Wiesbaden, die De-luxe-Ausgabe einer Stadt, gleichsam die höhere Tochter unter Deutschlands Großstädten. Hauptstadt des Landes Hessen, eines der ältesten und vornehmsten Kurbäder Europas, Inbegriff von Gediegenheit, Klasse und Anspruch. Ob Dinieren, Flanieren oder Konsumieren, hier ist alles von höchstem Niveau. Und das gilt zweifelsohne auch für die Offenheit und das Savoir-vivre der Wiesbadener.
Kunsterlebnis Wiesbaden: die Freude am Besonderen
Das Leben in Wiesbaden pulsiert, es ist abwechslungsreich und lebendig. Und das spiegelt sich auch in einem breiten Angebot an Theater, Kunst, Literatur und Musik in unterschiedlichster Form wider. So treffen sich alljährlich hochkarätige Ensembles im Hessischen Staatstheater zu den Internationalen Maifestspielen und anderen Veranstaltungen von Weltformat. Und auch abseits der großen Bühnen hat Wiesbaden viel zu bieten. Kleinkunst, Musik und Improvisationstheater werden an verschiedenen Spielstätten geboten, die immer durch ihre Originalität bestechen. Eine hochwertige und mannigfaltige Auswahl bieten auch die Wiesbadener Museen. So beherbergt das Museum Wiesbaden neben zahlreichen großartigen Sammlungen auch den europaweit größten Bestand an Werken des russischen Malers Alexej von Jawlensky.
Das magische Fünfeck: die historische Innenstadt
Jeder Spaziergang durch die Altstadt, innerhalb des Historischen Fünfecks, wird einen tiefen Eindruck hinterlassen. Angefangen am Schlossplatz: Hier stehen das älteste Gebäude der Innenstadt, das Alte Rathaus, erbaut 1608 bis 1610, und das von 1884 bis 1887 errichtete Neue Rathaus. Die Nordseite des Platzes dominiert das Stadtschloss der nassauischen Herzöge, das Kaiser Wilhelm II. bei seinen zahlreichen Aufenthalten als Wohnsitz zu nutzen pflegte. Am östlichen Rand des Historischen Fünfecks verläuft die elegante Wilhelmstraße, Shopping- und Kulturmeile ersten Ranges: Noble Geschäfte und Cafés wechseln sich ab mit dem Museum Wiesbaden und dem Nassauischen Kunstverein, der sich auf Zeitgenössisches spezialisiert hat. An der Ostseite der Wilhelmstraße wurde 1860 der Landschaftspark Warmer Damm angelegt. Wiederum etwas östlich davon thront die Söhnlein-Villa, wegen ihres Washingtoner Vorbilds auch „Weißes Haus“ genannt. Am nördlichen Ende liegt das Kureck, dessen Mittelpunkt eine Grünfläche mit zwei imposanten Kaskadenbrunnen markiert.
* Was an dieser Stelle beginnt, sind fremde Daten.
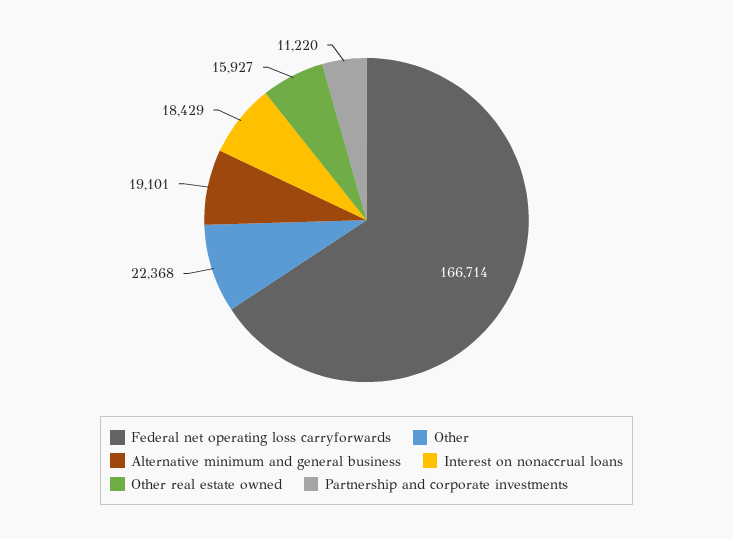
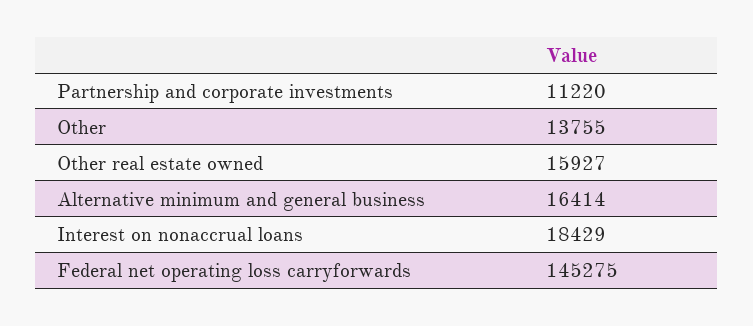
  {
-   "Federal net operating loss carryforwards": 166714,
+   "Federal net operating loss carryforwards": 145275,
-   "Other": 22368,
+   "Other": 13755,
-   "Alternative minimum and general business": 19101,
+   "Alternative minimum and general business": 16414,
    "Interest on nonaccrual loans": 18429,
    "Other real estate owned": 15927,
    "Partnership and corporate investments": 11220
  }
Sie wird von einem hufeisenförmigen Ensemble umschlossen, bestehend aus dem Kurhaus, dem nach englischem Vorbild angelegten Kurpark, den Kurhauskolonnaden – mit 129 Metern die längste Säulenhalle Europas – und den Theaterkolonnaden mit dem 1894 eröffneten Hessischen Staatstheater, bis heute eine Bühne von bestem Ruf. Ganz in der Nähe sprudelt der gesundheitsspendende Kochbrunnen, mit einer Förderleistung von etwa 500.000 Litern am Tag und einer Temperatur von 67 °C die ergiebigste aller Wiesbadener Thermalquellen.
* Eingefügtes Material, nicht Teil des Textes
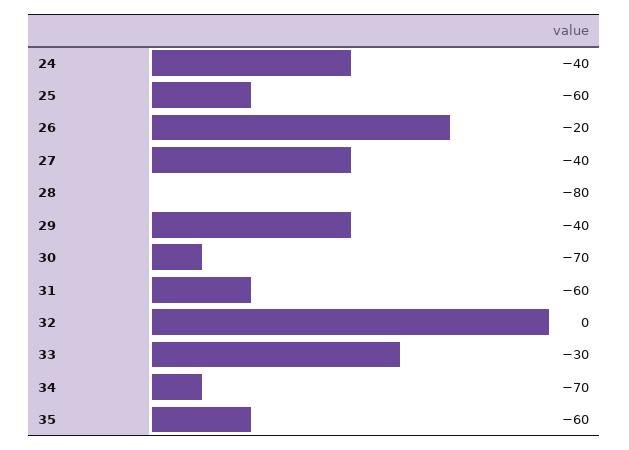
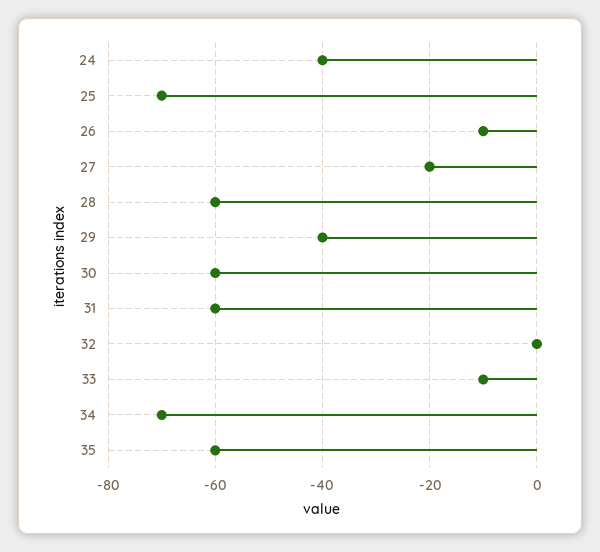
  {
    "24": -40,
-   "25": -60,
+   "25": -70,
-   "26": -20,
+   "26": -10,
-   "27": -40,
+   "27": -20,
-   "28": -80,
+   "28": -60,
    "29": -40,
-   "30": -70,
+   "30": -60,
    "31": -60,
    "32": 0,
-   "33": -30,
+   "33": -10,
    "34": -70,
    "35": -60
  }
Was am Ende des Tages zählt: erstklassige Gastronomie
Vom vornehmen Neroberg über der Stadt bis an die Ufer des Rheins erstreckt sich eine gastronomische Landschaft der Extraklasse. Ein leichter mediterraner Snack zum Abschluss eines erlebnisreichen Tages oder doch lieber ein mehrgängiges Menü an festlicher Tafel – egal, wonach einem gerade der Sinn steht: Schicke Restaurants finden sich hier ebenso wie Bistros und Brasserien, gepflegte Wein- und Bierstuben, Pubs und feine Cafés, teilweise in traditionellem Wiener Kaffeehausambiente. Apropos Ambiente: Mit diesem Wort könnte man nicht nur Kaffeehäuser beschreiben, sondern gleich die ganze Stadt Wiesbaden.